-- RECORDS SUPPLIED follows --
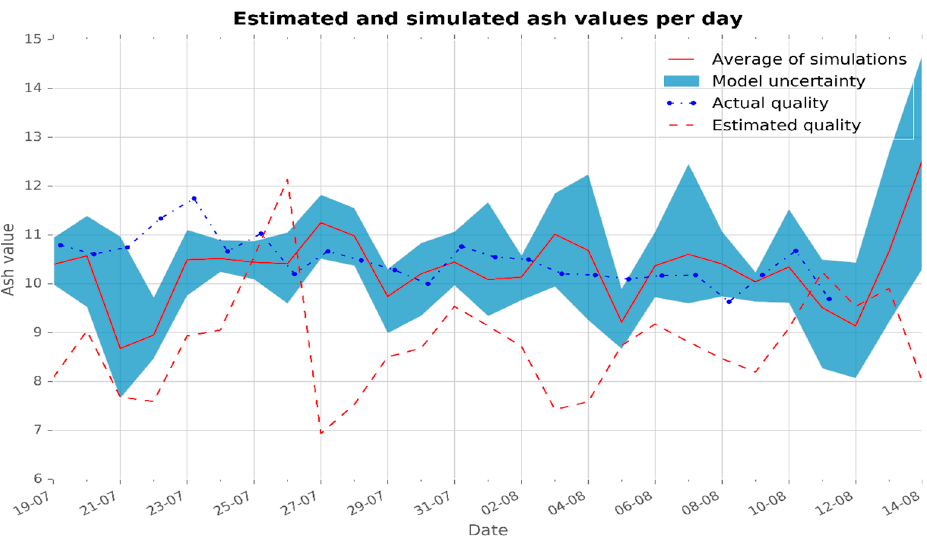
Figure 16. Daily ash values per day, case Profen.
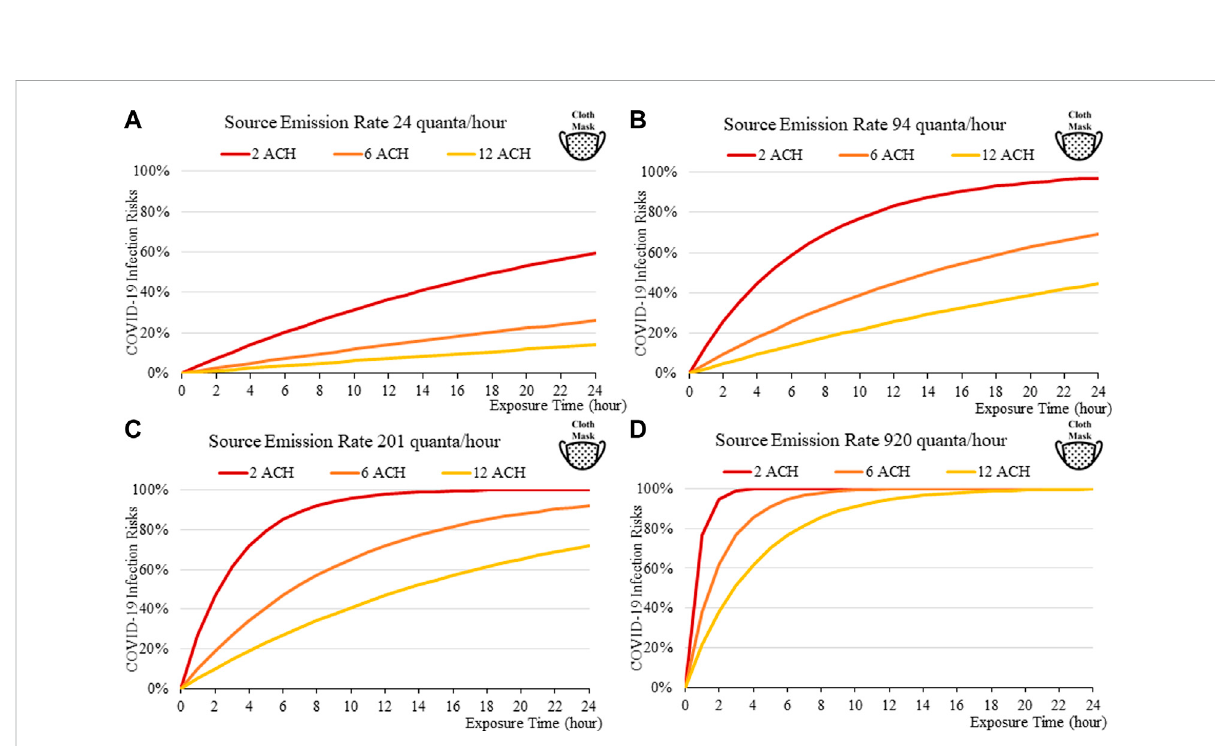
FIGURE 11 Disease infection risks for the Omicron variant, assuming the receiver and index patient are both wearing a cloth face mask (40% and 50% Inward and Outward Filtration Ef fi ciencies): Assuming the exhale quanta emission rate of 24 (A) , 94 (B) , 201 (C) , and 920 (D) quanta/hour for the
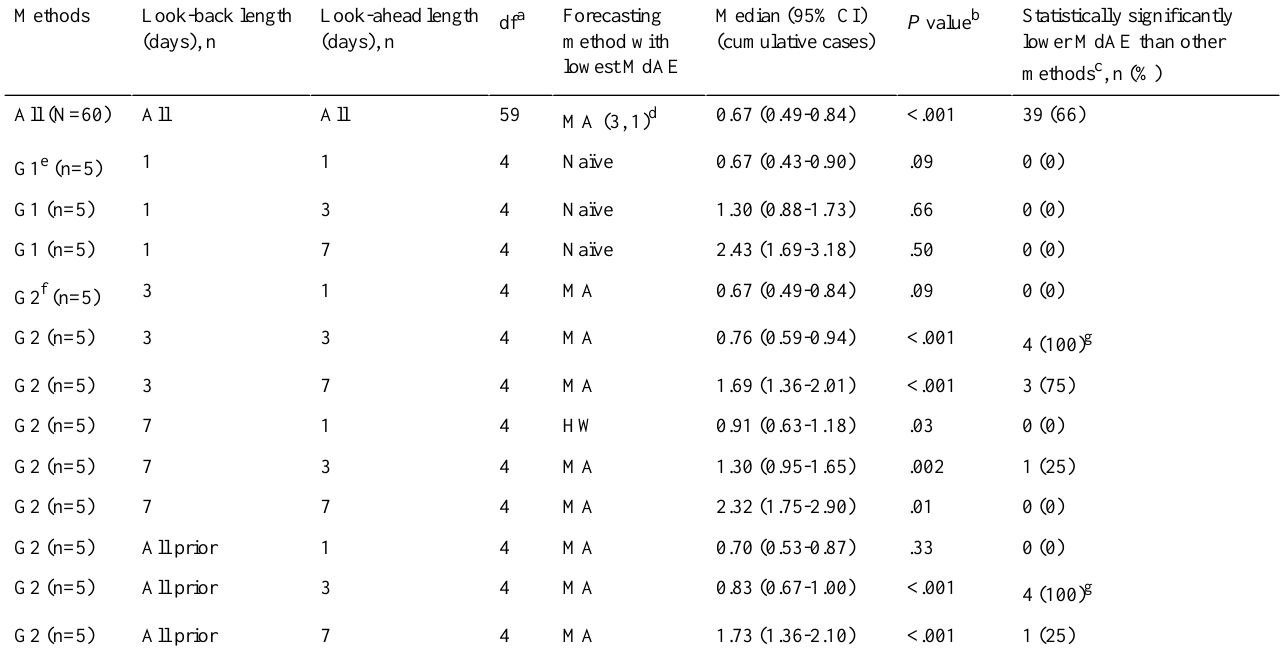
Table 1. County-level median absolute error (MdAE) outcomes by forecasting method, look-back length, and forecast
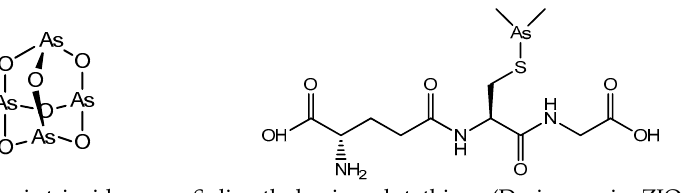
Figure 3. Chemical structure of arsenic anticancer drugs.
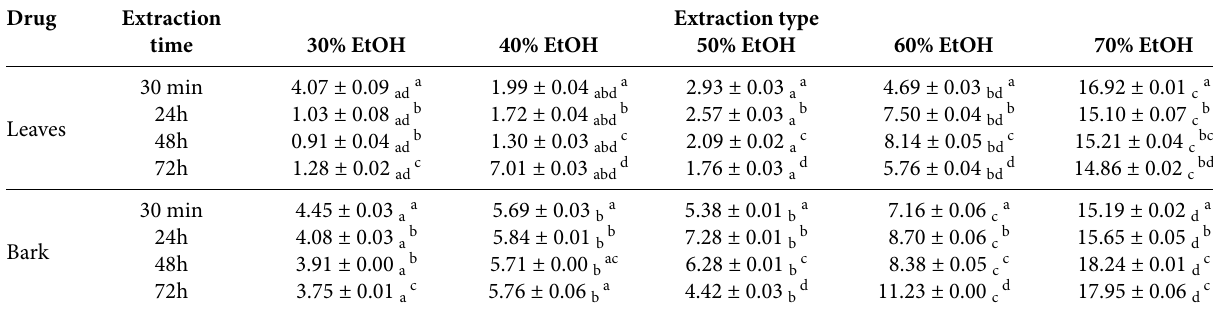
Table 4. Total flavonoids content of S. caprea leaves and bark extracts [mg of quercetin equivalents per g of dried extract]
-- RECORDS SUPPLIED concluded --
TASK DIRECTIONS
Starting where a line contains "Figure 3. Chemical" and finishing at the last line above, set down every line exactly as it reads, with no pictures.

RESPONSE TO THIS EXERCISE
Figure 3. Chemical structure of arsenic anticancer drugs.
Table 4. Total flavonoids content of S. caprea leaves and bark extracts [mg of quercetin equivalents per g of dried extract]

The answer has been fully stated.